Essentieller Bestandteil der Idee vom schönen Buch sind die in verschiedenen originalgraphischen Techniken ausgeführten Illustrationen. Mit sicherem Gespür gelang es dem Verleger, dem erwählten Text den geeigneten Illustrator und die angemessene Technik zuzuordnen.

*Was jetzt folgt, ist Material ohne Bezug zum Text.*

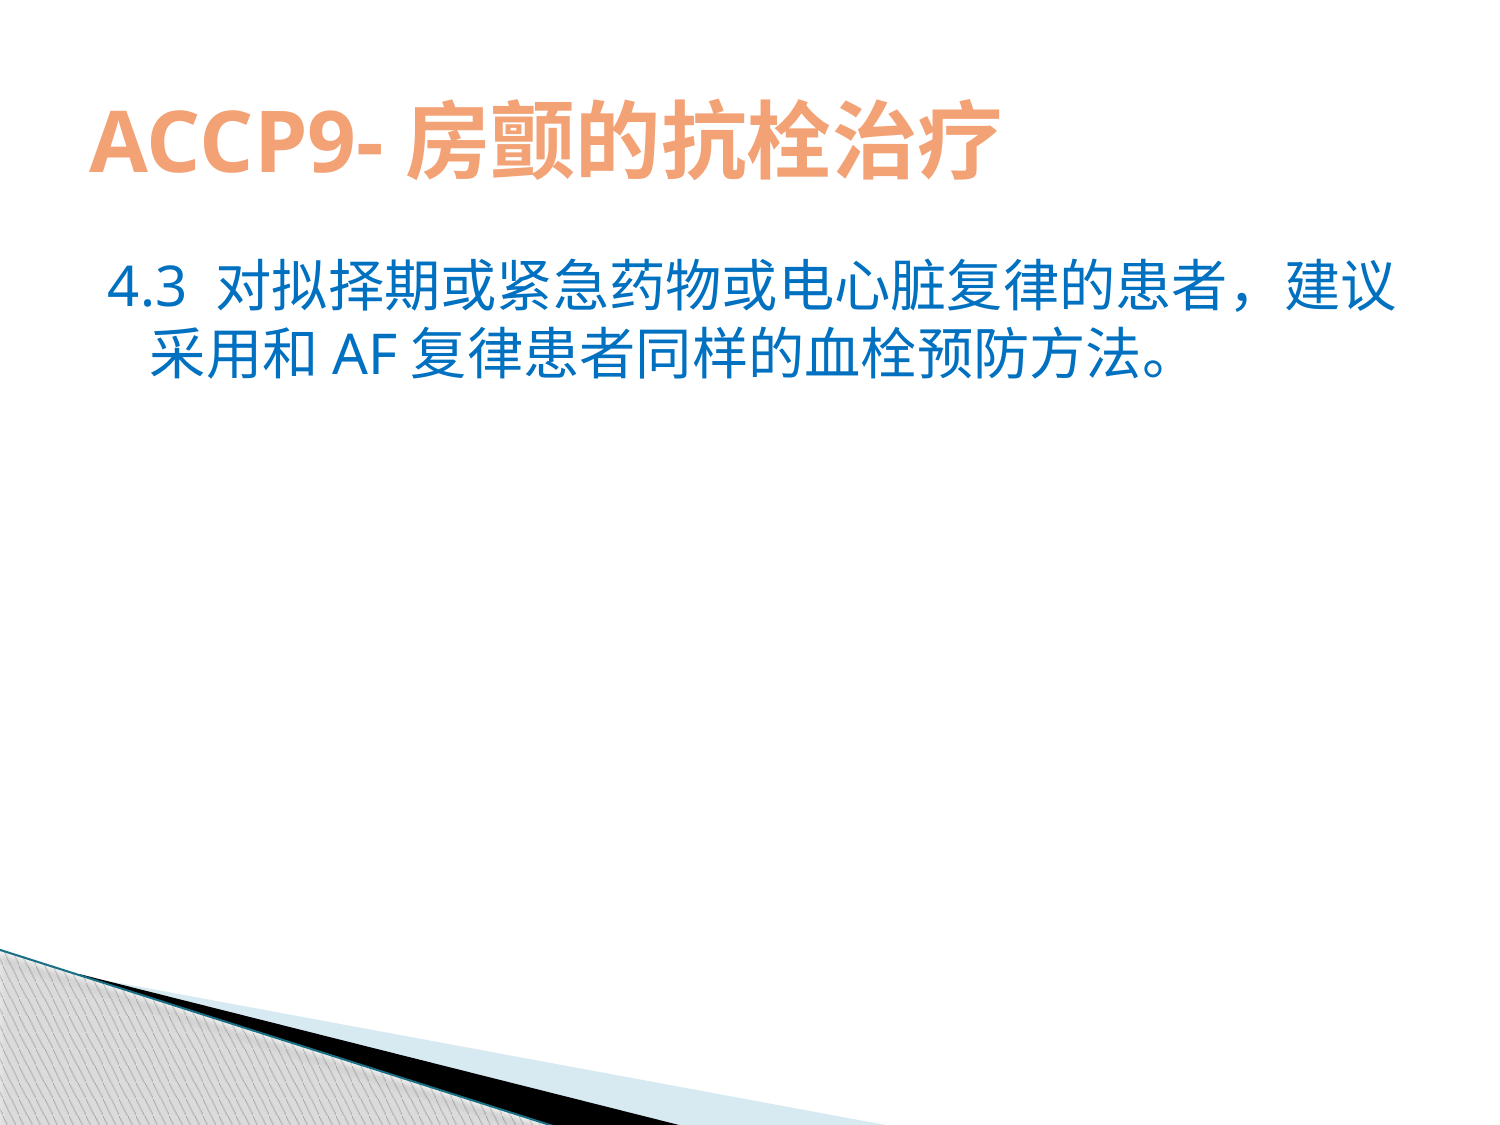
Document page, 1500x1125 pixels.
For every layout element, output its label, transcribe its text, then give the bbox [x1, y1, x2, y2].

title ACCP9-房颤的抗栓治疗 [75, 45, 1425, 233]
list 4.3 对拟择期或紧急药物或电心脏复律的患者，建议采用和AF复律患者同样的血栓预防方法。 [74, 242, 1426, 986]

Ihren buchkünstlerischen Kosmos erweitert hat The Bear Press vor einigen Jahren durch die Etablierung von zwei an ein breiteres Publikum gerichteten Reihen: Die Einblattdrucke basieren auf derselben Konzeption wie die Pressendrucke, nur daß es sich ausschließlich um kürzere Texte unterschiedlicher Provenienz handelt, die von jeweils einer Originalgraphik begleitet werden (Auflage 120 Expl.). – Die Sonderdrucke bieten nach bibliophilen Kriterien gestaltete und hergestellte Editionen wertvoller, oft vergessener literarischer und philosophischer Texte in einer höheren Auflage (500 Expl.). Wenn auch nicht immer von Hand gesetzt, ist doch Bleisatz Grundbedingung; die nicht weniger liebevoll und sorgfältig betreuten Pappbände werden zumeist maschinell gebunden.


Rolf Reinhard Kniese, »Illustration 63«.